There’s a lot of buzz these days around mobile operating systems. Apple recently announced the much anticipated upgrade of iOS 4 to 4.2 which now supports the iPad (yay!!!), and just today, financial advisory firm Jefferies upgraded its position on RIMM from Hold to Buy based upon the company’s new QNX based operating system. Obvisouly, Microsoft recently launched its new Windows Phone 7 platform (with a “massive” update rumored to be coming out in January). Not to be left out in the cold, HP recently launched webOS 2 and of course Nokia is working on Meego…oh ya, and Google is talking up Gingerbread, a.k.a., Android 2.3.
It’s a great time obviously to be in the mobility space, but as we here are solely focused on the enterprise perspectives, we also have to take all this excitement with a grain of salt. Just the other day, I came across an article discussing a new-found vulnerability in ALL versions of Android that leaves the platform susceptible to data theft exploits. The short version of the exploit is that it can get access to the content of your SD card. Google is aware of the flaw and says that the problem will be fixed in Android 2.3. The problem here is that not all devices will get the 2.3 upgrade. Now there are a number of reasons why this may occur.

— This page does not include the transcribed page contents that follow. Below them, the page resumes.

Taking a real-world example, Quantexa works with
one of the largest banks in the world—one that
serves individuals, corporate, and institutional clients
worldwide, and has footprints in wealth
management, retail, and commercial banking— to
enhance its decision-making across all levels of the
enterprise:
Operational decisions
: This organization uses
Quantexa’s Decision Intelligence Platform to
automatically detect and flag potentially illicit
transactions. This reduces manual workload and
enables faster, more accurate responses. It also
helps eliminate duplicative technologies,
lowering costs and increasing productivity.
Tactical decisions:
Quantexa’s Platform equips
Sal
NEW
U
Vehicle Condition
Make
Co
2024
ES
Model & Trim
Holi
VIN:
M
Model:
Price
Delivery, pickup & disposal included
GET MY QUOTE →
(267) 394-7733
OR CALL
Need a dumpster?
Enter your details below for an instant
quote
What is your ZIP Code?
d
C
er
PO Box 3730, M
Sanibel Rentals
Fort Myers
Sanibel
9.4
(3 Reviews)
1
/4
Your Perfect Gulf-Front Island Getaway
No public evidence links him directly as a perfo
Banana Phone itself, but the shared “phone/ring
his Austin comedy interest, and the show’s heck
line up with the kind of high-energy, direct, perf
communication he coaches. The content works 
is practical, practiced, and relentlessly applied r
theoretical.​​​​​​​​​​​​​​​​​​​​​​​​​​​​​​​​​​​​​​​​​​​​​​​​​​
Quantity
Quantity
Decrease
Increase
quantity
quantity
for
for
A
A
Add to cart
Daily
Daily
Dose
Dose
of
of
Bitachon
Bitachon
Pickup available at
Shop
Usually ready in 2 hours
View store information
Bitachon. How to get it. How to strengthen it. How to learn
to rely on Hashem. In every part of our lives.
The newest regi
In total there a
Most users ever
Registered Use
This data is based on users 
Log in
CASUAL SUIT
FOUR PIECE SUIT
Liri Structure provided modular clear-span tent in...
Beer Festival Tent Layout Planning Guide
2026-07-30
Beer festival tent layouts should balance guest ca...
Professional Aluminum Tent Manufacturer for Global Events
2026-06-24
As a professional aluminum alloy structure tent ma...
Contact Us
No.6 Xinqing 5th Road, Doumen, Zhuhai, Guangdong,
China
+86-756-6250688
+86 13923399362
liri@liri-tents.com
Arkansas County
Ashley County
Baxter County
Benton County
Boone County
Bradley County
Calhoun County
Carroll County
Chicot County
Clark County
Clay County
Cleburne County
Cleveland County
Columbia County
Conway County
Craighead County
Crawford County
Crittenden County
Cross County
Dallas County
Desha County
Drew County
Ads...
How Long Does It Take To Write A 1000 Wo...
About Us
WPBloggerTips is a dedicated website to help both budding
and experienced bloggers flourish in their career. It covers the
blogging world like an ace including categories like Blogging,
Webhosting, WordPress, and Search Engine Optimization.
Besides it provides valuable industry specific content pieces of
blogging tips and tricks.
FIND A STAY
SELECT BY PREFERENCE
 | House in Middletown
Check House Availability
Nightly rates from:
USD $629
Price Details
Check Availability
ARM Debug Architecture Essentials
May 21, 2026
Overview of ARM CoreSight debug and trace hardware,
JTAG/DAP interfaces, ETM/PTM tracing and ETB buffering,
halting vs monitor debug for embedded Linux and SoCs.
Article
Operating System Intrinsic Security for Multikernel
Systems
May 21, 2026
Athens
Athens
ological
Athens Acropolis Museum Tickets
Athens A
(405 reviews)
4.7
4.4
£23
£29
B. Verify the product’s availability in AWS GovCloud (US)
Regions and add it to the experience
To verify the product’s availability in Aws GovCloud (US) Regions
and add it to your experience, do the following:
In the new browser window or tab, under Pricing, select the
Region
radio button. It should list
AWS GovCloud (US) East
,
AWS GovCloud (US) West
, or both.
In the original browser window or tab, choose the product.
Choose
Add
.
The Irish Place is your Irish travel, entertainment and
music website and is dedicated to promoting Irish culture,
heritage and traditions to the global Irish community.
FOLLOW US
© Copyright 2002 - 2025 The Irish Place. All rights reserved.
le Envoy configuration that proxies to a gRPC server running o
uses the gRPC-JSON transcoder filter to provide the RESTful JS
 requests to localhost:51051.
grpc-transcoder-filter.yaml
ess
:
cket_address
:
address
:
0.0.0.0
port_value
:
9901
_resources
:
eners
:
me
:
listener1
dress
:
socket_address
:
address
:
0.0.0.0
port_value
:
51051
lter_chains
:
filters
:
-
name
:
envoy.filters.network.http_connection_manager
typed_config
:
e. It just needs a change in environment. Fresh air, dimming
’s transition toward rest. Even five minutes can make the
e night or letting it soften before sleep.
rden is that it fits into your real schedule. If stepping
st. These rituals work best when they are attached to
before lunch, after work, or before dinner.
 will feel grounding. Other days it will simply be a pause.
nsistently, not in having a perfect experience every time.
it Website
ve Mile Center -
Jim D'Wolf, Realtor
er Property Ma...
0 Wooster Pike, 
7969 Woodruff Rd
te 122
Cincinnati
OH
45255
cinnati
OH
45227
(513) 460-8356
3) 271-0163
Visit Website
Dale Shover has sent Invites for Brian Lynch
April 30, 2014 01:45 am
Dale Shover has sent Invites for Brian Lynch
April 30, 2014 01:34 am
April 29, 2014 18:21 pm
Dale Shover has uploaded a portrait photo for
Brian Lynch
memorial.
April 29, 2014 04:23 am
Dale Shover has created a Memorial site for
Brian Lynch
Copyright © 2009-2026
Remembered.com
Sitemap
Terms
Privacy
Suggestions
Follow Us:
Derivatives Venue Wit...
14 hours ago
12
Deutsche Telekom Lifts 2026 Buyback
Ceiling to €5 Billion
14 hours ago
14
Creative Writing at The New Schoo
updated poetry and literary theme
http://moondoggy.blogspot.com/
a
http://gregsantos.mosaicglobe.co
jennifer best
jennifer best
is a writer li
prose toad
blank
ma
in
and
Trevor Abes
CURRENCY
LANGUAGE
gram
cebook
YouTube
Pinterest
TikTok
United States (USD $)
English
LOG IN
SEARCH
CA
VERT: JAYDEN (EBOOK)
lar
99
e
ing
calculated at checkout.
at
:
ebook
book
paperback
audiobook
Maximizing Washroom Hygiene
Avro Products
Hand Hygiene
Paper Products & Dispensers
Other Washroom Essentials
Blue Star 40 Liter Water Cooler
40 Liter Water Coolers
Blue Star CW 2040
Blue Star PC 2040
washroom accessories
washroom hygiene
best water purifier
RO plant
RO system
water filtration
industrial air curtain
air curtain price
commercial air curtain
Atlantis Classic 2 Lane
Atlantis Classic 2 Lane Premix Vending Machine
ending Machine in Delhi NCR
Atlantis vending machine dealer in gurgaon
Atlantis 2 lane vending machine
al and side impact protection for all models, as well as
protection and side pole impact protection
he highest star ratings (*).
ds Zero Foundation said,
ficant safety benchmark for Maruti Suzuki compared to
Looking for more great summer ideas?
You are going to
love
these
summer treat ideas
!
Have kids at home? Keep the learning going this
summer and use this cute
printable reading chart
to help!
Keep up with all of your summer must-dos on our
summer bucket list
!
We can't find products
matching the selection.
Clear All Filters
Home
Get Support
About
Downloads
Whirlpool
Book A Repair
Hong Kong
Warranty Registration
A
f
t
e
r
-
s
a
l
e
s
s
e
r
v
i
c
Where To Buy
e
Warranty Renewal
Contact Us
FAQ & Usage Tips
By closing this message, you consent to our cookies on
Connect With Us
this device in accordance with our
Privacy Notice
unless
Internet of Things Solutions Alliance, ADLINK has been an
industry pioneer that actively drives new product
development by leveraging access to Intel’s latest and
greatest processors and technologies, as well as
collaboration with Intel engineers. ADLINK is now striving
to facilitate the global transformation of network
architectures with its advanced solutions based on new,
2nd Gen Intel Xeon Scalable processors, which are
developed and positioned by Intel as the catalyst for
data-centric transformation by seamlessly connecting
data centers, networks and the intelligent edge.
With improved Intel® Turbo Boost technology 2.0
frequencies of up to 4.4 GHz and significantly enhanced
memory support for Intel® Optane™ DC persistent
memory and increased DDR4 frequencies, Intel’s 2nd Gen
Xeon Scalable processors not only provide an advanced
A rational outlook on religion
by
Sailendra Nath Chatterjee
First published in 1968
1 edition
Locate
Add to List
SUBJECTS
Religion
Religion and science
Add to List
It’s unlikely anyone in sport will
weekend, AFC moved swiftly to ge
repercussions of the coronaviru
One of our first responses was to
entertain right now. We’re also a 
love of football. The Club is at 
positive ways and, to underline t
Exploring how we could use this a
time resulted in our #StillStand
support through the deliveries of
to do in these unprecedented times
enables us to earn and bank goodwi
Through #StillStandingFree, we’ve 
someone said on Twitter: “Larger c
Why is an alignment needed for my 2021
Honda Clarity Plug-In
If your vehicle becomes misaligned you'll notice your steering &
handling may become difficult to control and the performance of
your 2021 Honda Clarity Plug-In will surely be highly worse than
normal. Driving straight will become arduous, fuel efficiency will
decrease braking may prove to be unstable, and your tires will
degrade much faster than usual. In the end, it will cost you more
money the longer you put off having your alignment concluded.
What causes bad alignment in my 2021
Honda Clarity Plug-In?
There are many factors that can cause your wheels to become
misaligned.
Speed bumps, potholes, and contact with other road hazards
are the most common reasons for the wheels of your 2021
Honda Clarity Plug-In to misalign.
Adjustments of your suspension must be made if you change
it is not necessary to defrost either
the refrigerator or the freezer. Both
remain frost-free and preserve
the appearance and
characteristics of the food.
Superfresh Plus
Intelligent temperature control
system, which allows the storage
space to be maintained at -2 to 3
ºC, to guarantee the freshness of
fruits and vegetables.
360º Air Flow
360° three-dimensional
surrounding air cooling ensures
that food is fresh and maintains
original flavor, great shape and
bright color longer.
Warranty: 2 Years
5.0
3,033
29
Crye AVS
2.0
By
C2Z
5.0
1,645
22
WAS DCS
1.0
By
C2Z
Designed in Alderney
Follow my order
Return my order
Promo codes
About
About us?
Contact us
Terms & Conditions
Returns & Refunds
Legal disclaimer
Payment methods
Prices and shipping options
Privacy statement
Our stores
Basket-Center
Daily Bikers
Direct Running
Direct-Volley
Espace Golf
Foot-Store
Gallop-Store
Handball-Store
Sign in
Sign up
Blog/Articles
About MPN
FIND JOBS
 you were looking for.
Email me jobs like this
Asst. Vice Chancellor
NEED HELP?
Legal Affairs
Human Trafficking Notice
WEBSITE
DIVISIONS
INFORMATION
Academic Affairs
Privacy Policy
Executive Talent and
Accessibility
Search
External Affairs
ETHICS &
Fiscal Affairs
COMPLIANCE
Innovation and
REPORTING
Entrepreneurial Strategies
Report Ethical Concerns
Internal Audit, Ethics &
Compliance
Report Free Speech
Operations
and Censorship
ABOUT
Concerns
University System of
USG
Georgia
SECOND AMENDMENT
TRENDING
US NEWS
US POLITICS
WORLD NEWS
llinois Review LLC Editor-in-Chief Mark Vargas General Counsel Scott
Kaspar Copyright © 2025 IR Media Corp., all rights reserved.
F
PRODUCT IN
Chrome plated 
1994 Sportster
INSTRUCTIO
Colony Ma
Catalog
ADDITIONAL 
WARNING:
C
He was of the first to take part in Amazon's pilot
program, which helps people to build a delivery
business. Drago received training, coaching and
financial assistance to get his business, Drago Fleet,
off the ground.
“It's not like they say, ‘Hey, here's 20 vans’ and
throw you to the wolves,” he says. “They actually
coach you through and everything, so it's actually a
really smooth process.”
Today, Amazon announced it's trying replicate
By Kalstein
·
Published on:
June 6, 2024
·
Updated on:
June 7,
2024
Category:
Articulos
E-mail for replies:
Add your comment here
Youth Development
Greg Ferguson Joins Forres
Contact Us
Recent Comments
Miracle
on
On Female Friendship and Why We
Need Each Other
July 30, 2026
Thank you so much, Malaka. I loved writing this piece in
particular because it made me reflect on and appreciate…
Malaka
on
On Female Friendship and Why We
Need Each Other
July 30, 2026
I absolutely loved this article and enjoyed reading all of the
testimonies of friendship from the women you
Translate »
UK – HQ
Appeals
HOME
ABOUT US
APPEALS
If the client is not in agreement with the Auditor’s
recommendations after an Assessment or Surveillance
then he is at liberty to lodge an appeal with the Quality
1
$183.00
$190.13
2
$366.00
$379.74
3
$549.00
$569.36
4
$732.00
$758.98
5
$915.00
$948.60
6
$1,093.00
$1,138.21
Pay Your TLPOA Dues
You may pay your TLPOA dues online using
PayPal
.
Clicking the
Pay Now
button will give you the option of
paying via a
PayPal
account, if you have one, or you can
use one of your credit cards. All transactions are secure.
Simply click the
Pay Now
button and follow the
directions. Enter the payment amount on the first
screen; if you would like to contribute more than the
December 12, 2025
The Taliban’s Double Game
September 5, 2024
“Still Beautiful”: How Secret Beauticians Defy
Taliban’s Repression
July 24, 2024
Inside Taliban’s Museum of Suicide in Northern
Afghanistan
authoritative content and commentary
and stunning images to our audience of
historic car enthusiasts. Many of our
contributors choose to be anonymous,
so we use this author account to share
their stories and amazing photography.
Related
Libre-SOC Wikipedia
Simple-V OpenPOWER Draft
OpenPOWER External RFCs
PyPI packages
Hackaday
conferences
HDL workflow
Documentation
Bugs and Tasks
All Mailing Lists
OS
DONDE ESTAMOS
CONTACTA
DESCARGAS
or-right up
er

- The device may not have sufficient HW specs to support 2.3
- It could be a low priority for the handset manufacturers to upgrade the handsets (they make no money off that)
- The carrier could also be dragging their heels in terms of testing…and oh ya, they make no money off new or extended contracts.
This is why I am increasingly of the mindset that mobile operating system upgrades should be left solely in the hands of the platform manufacturer. We are certainly comfortable with this process in both the desktop and mobile space. Microsoft regularly pushes out updates for the gazillion PCs out there, and Apple is obviously the one throat to choke with regards to iOS updates….so there is already a deep precedent for carriers to allow this as opposed to dragging their feet as they so often do.
But with the mobile OS comes another increasingly important link. The App Store. PC World published an article yesterday alleging that Apple banned an application for its store dedicated to Android. This is in obvious stark contrast to the basic free for all that is the Android store. Here are the closing statements of that article:
I believe Apple’s iPhone is rapidly becoming a niche device. Its restrictions are too numerous, its approach too condescending, and its choices too few to have the broad appeal it needs to succeed on a grander scale in the long run.
In short, Apple may always have its share of fans among consumers who don’t mind living in its “walled garden,” but there’s no way it can compete in the market as a whole with the diverse, compelling and powerful platform that is Android.
From an enterprise perspective, I agree somewhat with the first paragraph, but have strong objections to the second paragraph….by the way, I’ll argue that these comments apply just as much to the stores as to the operating system.
Android’s diversity is its Achilles’ heel. Enterprises want and need as much consistency as possible. If they can’t “win” on the multiple OS front, at the very least, throw them a bone and give them consistency within one operating system. Android lets the handset manufacturers and carriers do what they want, without forcing anything upon them…meaning upgrades are optional Apple (and webOS for that matter) is the exact opposite….our way or the highway. My sense is that there should be a middle ground in there somewhere. (BTW, I wonder how QNX will work on this front)
Is the best approach perhaps hence the Windows Phone 7 strategy where they do give partners limited (consumer centric) flexibility, but at the end of the day it is Microsoft that is taking ownership of the operating system updates. They are the one throat to choke. Sounds like a good plan (on paper at least) to me….especially for the enterprise. This could almost be a new twist on mPAAS – mobility Platform as a Service.